O Presidente ucraniano, Volodymyr Zelensky, afirmou que está preparado para terminar a guerra na Ucrânia em troca da adesão à NATO, mesmo que a Rússia não devolva imediatamente os territórios apreendidos.
Em entrevista à estação televisiva britânica Sky News, o Presidente ucraniano explicou que a adesão à NATO (Organização do Tratado do Atlântico-Norte, bloco de defesa ocidental) teria de ser oferecida às partes não-ocupadas do país para pôr fim à “fase quente da guerra”, desde que o próprio convite da NATO reconhecesse as fronteiras internacionalmente reconhecidas da Ucrânia.
Zelensky sugeriu que seria possível alcançar um acordo de cessar-fogo se o território ucraniano que Kiev controla fosse colocado “sob a alçada da NATO”, o que lhe permitiria negociar a devolução do restante território posteriormente, “de forma diplomática”, parecendo aceitar que as zonas ocupadas do leste da Ucrânia ficassem, por enquanto, fora desse acordo.
Foi esta a resposta do chefe de Estado ucraniano quando inquirido sobre notícias divulgadas pela comunicação social de que um dos planos do Presidente eleito dos Estados Unidos, Donald Trump, para pôr fim à guerra poderá ser a cedência, por parte de Kiev, à Rússia dos territórios que Moscovo lhe tomou, em troca da adesão da Ucrânia à NATO.
“Se quisermos pôr fim à fase quente da guerra, temos de colocar sob a alçada da NATO o território da Ucrânia que temos sob o nosso controlo”, afirmou.
“Temos de o fazer rapidamente. E depois, quanto aos territórios [ocupados] da Ucrânia, a Ucrânia pode recuperá-los de forma diplomática”, acrescentou.

★ ★ ★

**LISTA DE TAREFAS**
a: Responda às seguintes perguntas com base no texto sobre a proposta de Zelensky relativa à NATO.
(i) A que estação televisiva deu Zelensky a entrevista?
(ii) Segundo as palavras de Zelensky, de que forma pode a Ucrânia recuperar os territórios ocupados?
(iii) Quem é referido como Presidente eleito dos Estados Unidos?
b: Retome o texto sobre a proposta de Zelensky relativa à NATO, dando-lhe seguimento a partir da última frase apresentada.

**DADOS FORNECIDOS**

★ ★ ★

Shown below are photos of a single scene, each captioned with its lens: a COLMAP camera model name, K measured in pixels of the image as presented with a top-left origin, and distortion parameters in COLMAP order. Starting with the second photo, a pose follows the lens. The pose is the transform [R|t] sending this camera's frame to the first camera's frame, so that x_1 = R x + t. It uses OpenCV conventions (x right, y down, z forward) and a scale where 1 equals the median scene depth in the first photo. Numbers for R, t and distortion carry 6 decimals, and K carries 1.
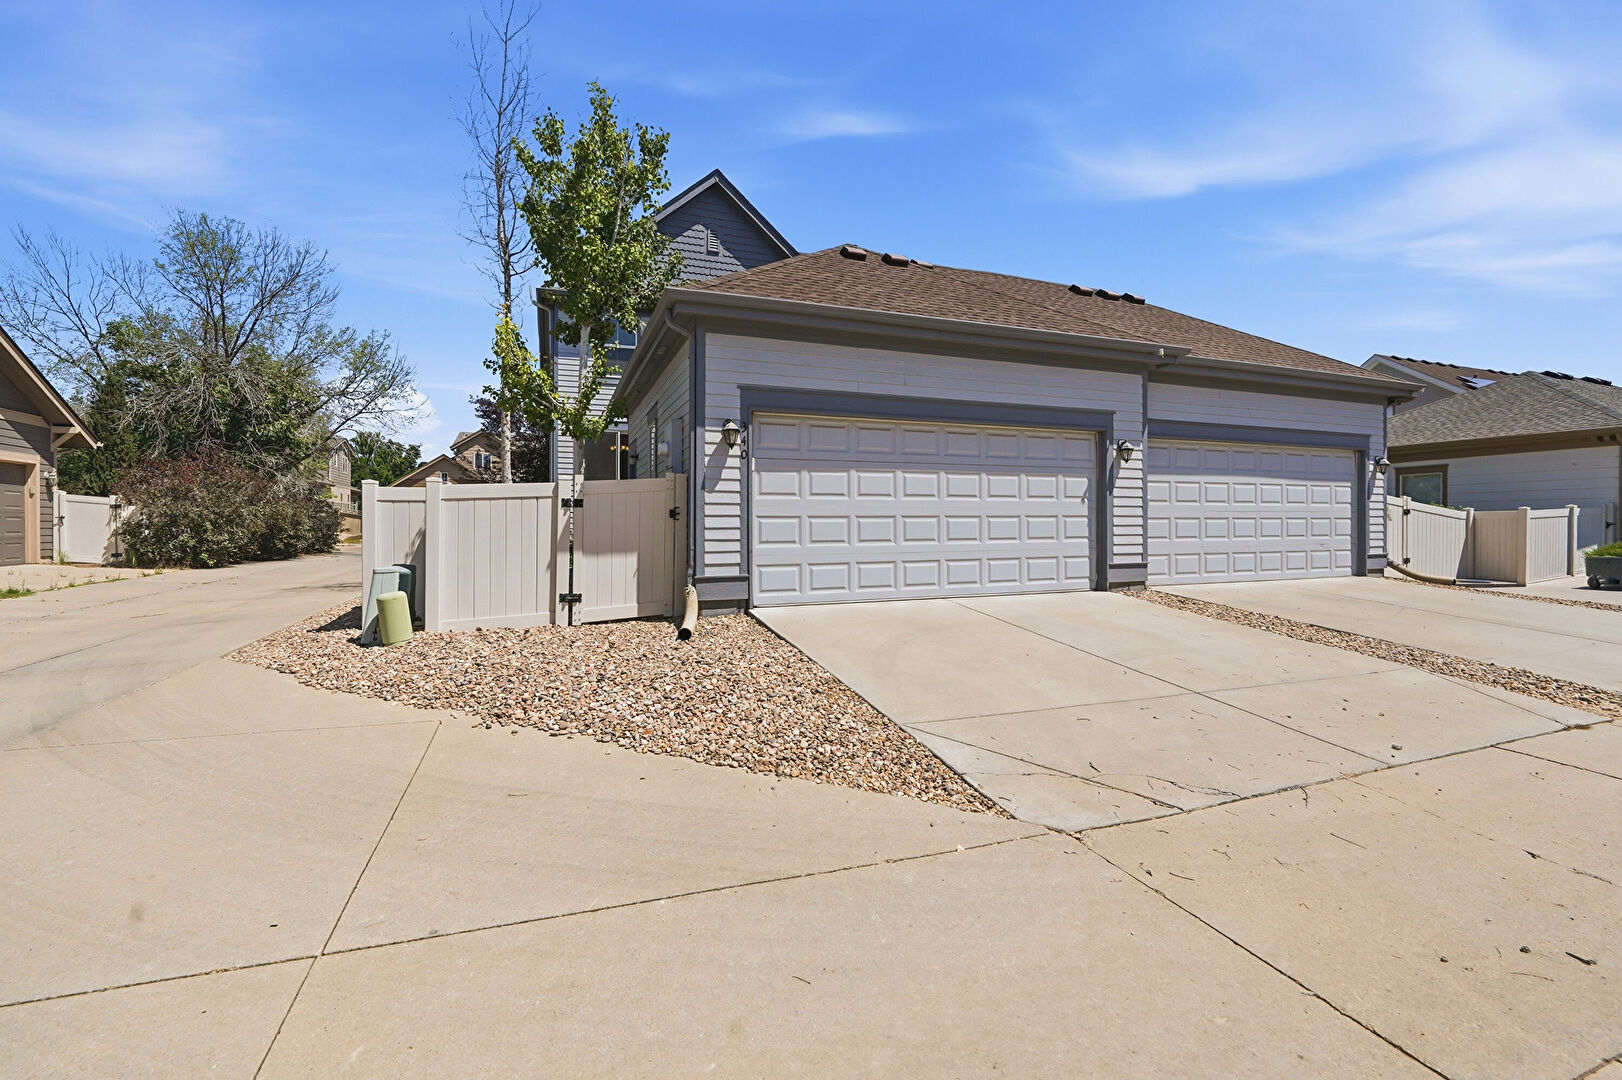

★ ★ ★

**RESPOSTAS POR TAREFA**
a:
(i) À estação televisiva britânica Sky News.
(ii) De forma diplomática.
(iii) Donald Trump.

b:
Segundo Zelensky, é necessário um cessar-fogo para “garantir que [o Presidente russo, Vladimir] Putin não voltará” para tomar mais território ucraniano, e a NATO deve proteger “imediatamente” a parte da Ucrânia que continua sob o controlo de Kiev, algo de que a Ucrânia “necessita muito”.
“Caso contrário, ele [Putin] voltará”, sustentou.
Inquirido sobre o que pensa sobre o Presidente eleito dos Estados Unidos, que tomará posse em janeiro, Zelensky declarou: “Temos de trabalhar com o novo Presidente” para “obter o maior apoio”.
“Quero trabalhar diretamente com ele, porque existem diversas vozes de pessoas à sua volta. E é por isso que precisamos de não permitir que ninguém em volta destrua a nossa comunicação [porque] isso não seria útil, seria destrutivo”, sublinhou.
“Temos de tentar encontrar um novo modelo. Quero partilhar ideias com ele e quero ouvi-lo”, insistiu.
Questionado sobre se já tinha falado com Trump, Zelensky disse que os dois falaram em setembro, quando esteve em Nova Iorque: “Tivemos uma conversa. Foi muito calorosa, boa, construtiva. Foi uma reunião muito boa e foi um primeiro passo importante – agora temos de preparar algumas reuniões”.
Esta é a primeira vez que o Presidente da Ucrânia menciona um acordo de cessar-fogo que incluiria controlo russo de parte do território ucraniano.
Durante todo o conflito, Zelensky nunca disse que cederia qualquer território ucraniano ocupado à Rússia – incluindo a Crimeia, que a Rússia ocupou em fevereiro de 2014 e anexou formalmente no mês seguinte.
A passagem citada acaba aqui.